東京女子学園中学校・高等学校が2020年4月から進学コースを刷新 改革をさらに進める

 産業構造が大きく変化し、人生100年時代を迎え、大学入試改革など教育業界も大きく変わろうとしている。その中で、東京女子学園中学校・高等学校は、2020年から進学コースを刷新し、新たに「中高一貫コース」「国際教養コース」「未来想像コース」を設け、生まれ変わる。

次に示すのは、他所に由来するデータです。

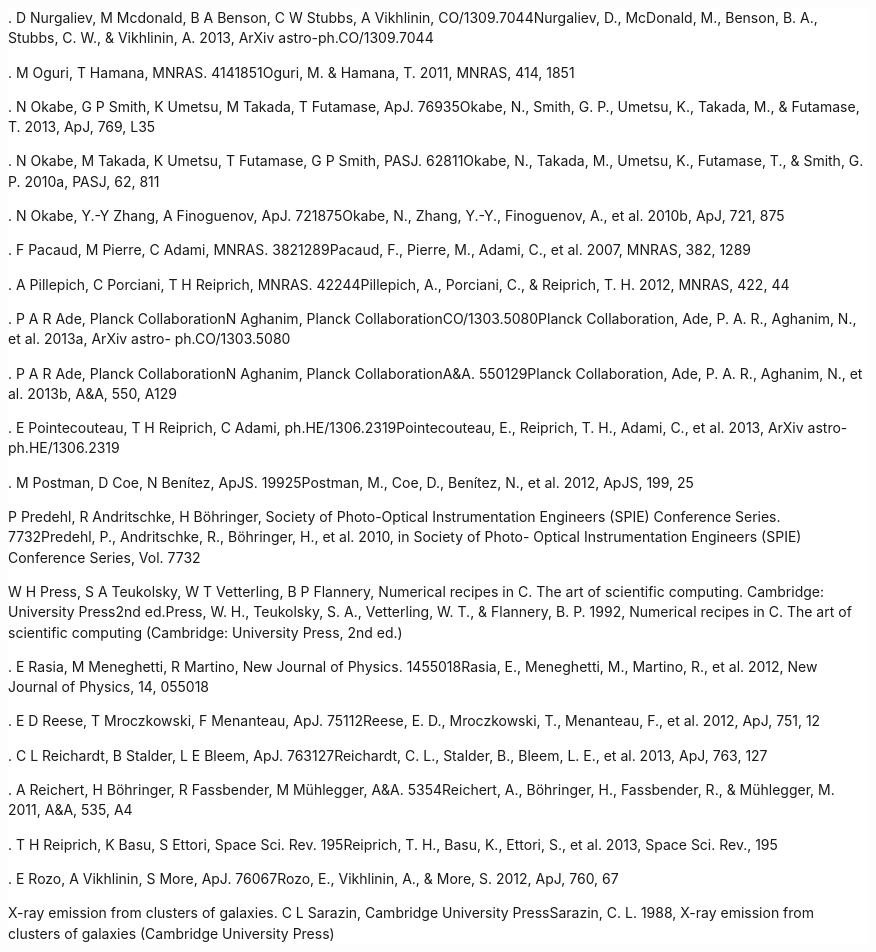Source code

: . D Nurgaliev, M Mcdonald, B A Benson, C W Stubbs, A Vikhlinin, CO/1309.7044Nurgaliev, D., McDonald, M., Benson, B. A., Stubbs, C. W., & Vikhlinin, A. 2013, ArXiv astro-ph.CO/1309.7044

. M Oguri, T Hamana, MNRAS. 4141851Oguri, M. & Hamana, T. 2011, MNRAS, 414, 1851

. N Okabe, G P Smith, K Umetsu, M Takada, T Futamase, ApJ. 76935Okabe, N., Smith, G. P., Umetsu, K., Takada, M., & Futamase, T. 2013, ApJ, 769, L35

. N Okabe, M Takada, K Umetsu, T Futamase, G P Smith, PASJ. 62811Okabe, N., Takada, M., Umetsu, K., Futamase, T., & Smith, G. P. 2010a, PASJ, 62, 811

. N Okabe, Y.-Y Zhang, A Finoguenov, ApJ. 721875Okabe, N., Zhang, Y.-Y., Finoguenov, A., et al. 2010b, ApJ, 721, 875

. F Pacaud, M Pierre, C Adami, MNRAS. 3821289Pacaud, F., Pierre, M., Adami, C., et al. 2007, MNRAS, 382, 1289

. A Pillepich, C Porciani, T H Reiprich, MNRAS. 42244Pillepich, A., Porciani, C., & Reiprich, T. H. 2012, MNRAS, 422, 44

. P A R Ade, Planck CollaborationN Aghanim, Planck CollaborationCO/1303.5080Planck Collaboration, Ade, P. A. R., Aghanim, N., et al. 2013a, ArXiv astro- ph.CO/1303.5080

. P A R Ade, Planck CollaborationN Aghanim, Planck CollaborationA&A. 550129Planck Collaboration, Ade, P. A. R., Aghanim, N., et al. 2013b, A&A, 550, A129

. E Pointecouteau, T H Reiprich, C Adami, ph.HE/1306.2319Pointecouteau, E., Reiprich, T. H., Adami, C., et al. 2013, ArXiv astro- ph.HE/1306.2319

. M Postman, D Coe, N Benítez, ApJS. 19925Postman, M., Coe, D., Benítez, N., et al. 2012, ApJS, 199, 25

P Predehl, R Andritschke, H Böhringer, Society of Photo-Optical Instrumentation Engineers (SPIE) Conference Series. 7732Predehl, P., Andritschke, R., Böhringer, H., et al. 2010, in Society of Photo- Optical Instrumentation Engineers (SPIE) Conference Series, Vol. 7732

W H Press, S A Teukolsky, W T Vetterling, B P Flannery, Numerical recipes in C. The art of scientific computing. Cambridge: University Press2nd ed.Press, W. H., Teukolsky, S. A., Vetterling, W. T., & Flannery, B. P. 1992, Numerical recipes in C. The art of scientific computing (Cambridge: University Press, 2nd ed.)

. E Rasia, M Meneghetti, R Martino, New Journal of Physics. 1455018Rasia, E., Meneghetti, M., Martino, R., et al. 2012, New Journal of Physics, 14, 055018

. E D Reese, T Mroczkowski, F Menanteau, ApJ. 75112Reese, E. D., Mroczkowski, T., Menanteau, F., et al. 2012, ApJ, 751, 12

. C L Reichardt, B Stalder, L E Bleem, ApJ. 763127Reichardt, C. L., Stalder, B., Bleem, L. E., et al. 2013, ApJ, 763, 127

. A Reichert, H Böhringer, R Fassbender, M Mühlegger, A&A. 5354Reichert, A., Böhringer, H., Fassbender, R., & Mühlegger, M. 2011, A&A, 535, A4

. T H Reiprich, K Basu, S Ettori, Space Sci. Rev. 195Reiprich, T. H., Basu, K., Ettori, S., et al. 2013, Space Sci. Rev., 195

. E Rozo, A Vikhlinin, S More, ApJ. 76067Rozo, E., Vikhlinin, A., & More, S. 2012, ApJ, 760, 67

X-ray emission from clusters of galaxies. C L Sarazin, Cambridge University PressSarazin, C. L. 1988, X-ray emission from clusters of galaxies (Cambridge University Press)
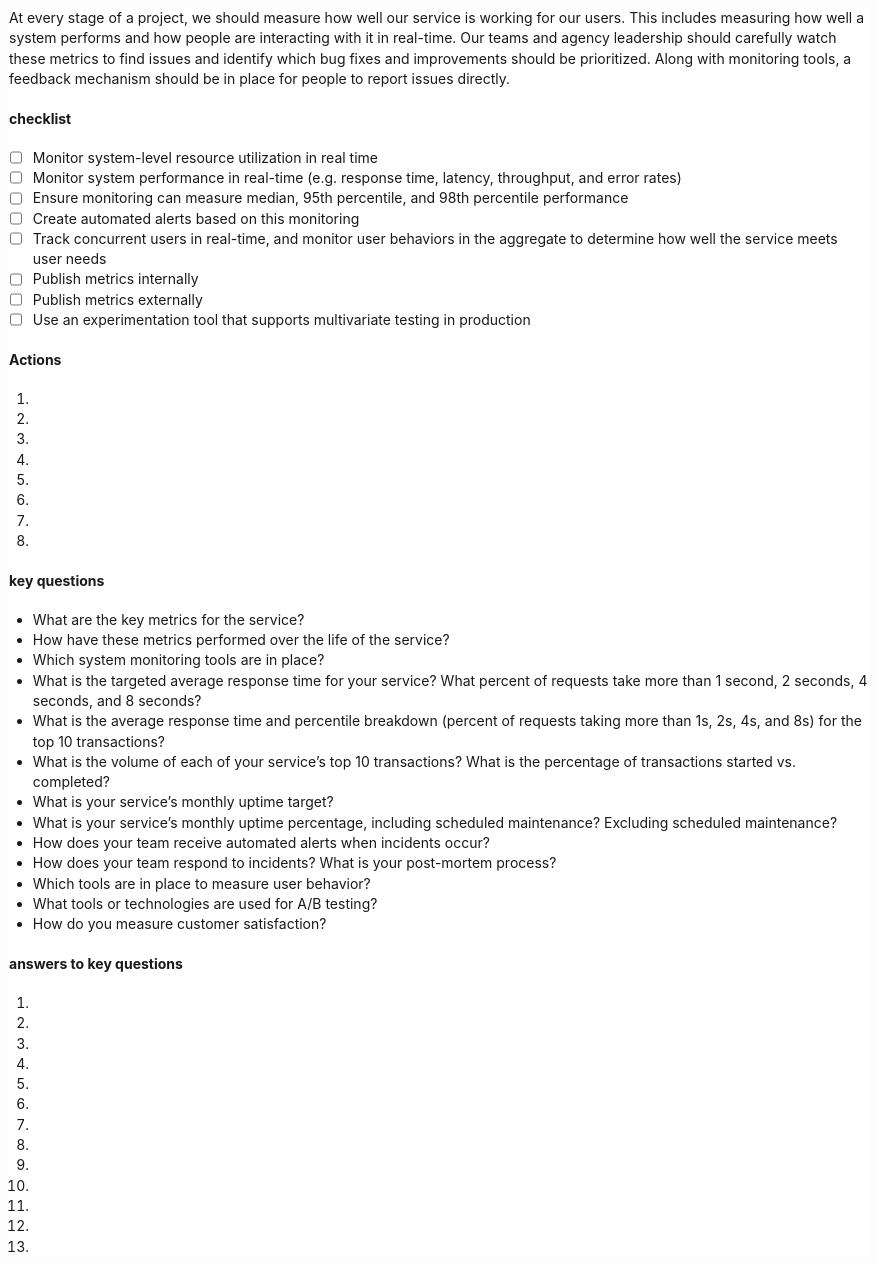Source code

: 
At every stage of a project, we should measure how well our service is working for our users. This includes measuring how well a system performs and how people are interacting with it in real-time. Our teams and agency leadership should carefully watch these metrics to find issues and identify which bug fixes and improvements should be prioritized. Along with monitoring tools, a feedback mechanism should be in place for people to report issues directly.

#### checklist
- [ ] Monitor system-level resource utilization in real time
- [ ] Monitor system performance in real-time (e.g. response time, latency, throughput, and error rates)
- [ ] Ensure monitoring can measure median, 95th percentile, and 98th percentile performance
- [ ] Create automated alerts based on this monitoring
- [ ] Track concurrent users in real-time, and monitor user behaviors in the aggregate to determine how well the service meets user needs
- [ ] Publish metrics internally
- [ ] Publish metrics externally
- [ ] Use an experimentation tool that supports multivariate testing in production

#### Actions
1. 
2. 
3. 
4. 
5. 
6. 
7. 
8. 


#### key questions
- What are the key metrics for the service?
- How have these metrics performed over the life of the service?
- Which system monitoring tools are in place?
- What is the targeted average response time for your service? What percent of requests take more than 1 second, 2 seconds, 4 seconds, and 8 seconds?
- What is the average response time and percentile breakdown (percent of requests taking more than 1s, 2s, 4s, and 8s) for the top 10 transactions?
- What is the volume of each of your service’s top 10 transactions? What is the percentage of transactions started vs. completed?
- What is your service’s monthly uptime target?
- What is your service’s monthly uptime percentage, including scheduled maintenance? Excluding scheduled maintenance?
- How does your team receive automated alerts when incidents occur?
- How does your team respond to incidents? What is your post-mortem process?
- Which tools are in place to measure user behavior?
- What tools or technologies are used for A/B testing?
- How do you measure customer satisfaction?

#### answers to key questions

1. 
2. 
3. 
4. 
5. 
6. 
7. 
8. 
9. 
10. 
11. 
12. 
13.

 中学から入学した生徒も高校から入学した生徒も、中高一貫コース以外はそれぞれが希望する上記のコースに籍を置くことになる。特徴的なのは「未来創造コース」。教科学習に加えて、ある分野に特化して興味を持つ生徒を応援していく「未来学習」という呼称のカリキュラムが用意される。例えば、AI(人工知能)やロボットの領域、あるいはアートやアニメ、あるいは看護やヘルスケアなど、その領域は実に多様だ。

 この新しい3コースに共通するキーワードは「合科目」「探究」「ライフマネジメント」の3つ。全てのコースに、合科目を取り入れた学習機会を設けるとともに、全生徒が「探究」と「ライフマネジメント」のプログラムを受講する。

 「探究」授業は、「地球思考」という呼称のゼミナール形式で、中学1年生から高校3年生までSDGsをベースに学ぶ。その中には、プレゼンテーションの進め方、課題発見、調査などの基礎トレーニングから年間を通して探究活動をし、最後に論文にまとめる。

 「ライフマネジメント」のプログラムには、JTBと日本テレビがコンセプト作りに関わり、それぞれの知見を取り入れたキャリア教育を実施。アジアを中心とした海外研修も計画されている。

 これまで同校では、希望者には、シアトル、オーストラリア、セブに留学できる環境を用意していたが、この「ライフマネジメント」の中では、全員が主にアジア諸国で研修を行うことになる。新興著しいアジアを体験することで、新たな気づきを生徒たちが得られる場となるだろう。

「社会人になって自分の人生を幸せだと感じてもらう女性になってほしいと考えたときに、教科学習や部活だけでなく、『体験による経験値』が重要になると考えました。また、社会の実践を肌で感じることで、自己肯定感やアイデンティティが形成されます。その総称としてライフマネジメントと名付けました」と、同校理事兼事務長の高津稲穂氏が語るように、体験の場が今まで以上に多く用意される。 例えば、企業とのコラボレーション。その一例として、NECと協働し、8月25日に来年度から始まるコースに合わせて計画されているAI模擬授業も開催される。また、森永乳業と協働し、同社が提供するアイスクリーム『ピノ』を用いた事業開発を、同校の生徒が行うプロジェクトが進行している。9月21日、22日に行われる梅香祭(文化祭)では、その展示・販売をする予定だ。

「知識をいくら持っていても、知恵として育み、行動できなければ意味がありません。私たちは、この『行動』ということが大きなポイントだと考えています。知識を学び、知恵を育んで、行動し、それをまた実証して、振り返り、新たな知識を入れる。そのサイクルを自在に回し、行動ができる人に育てたいですね」と、高津氏は語る。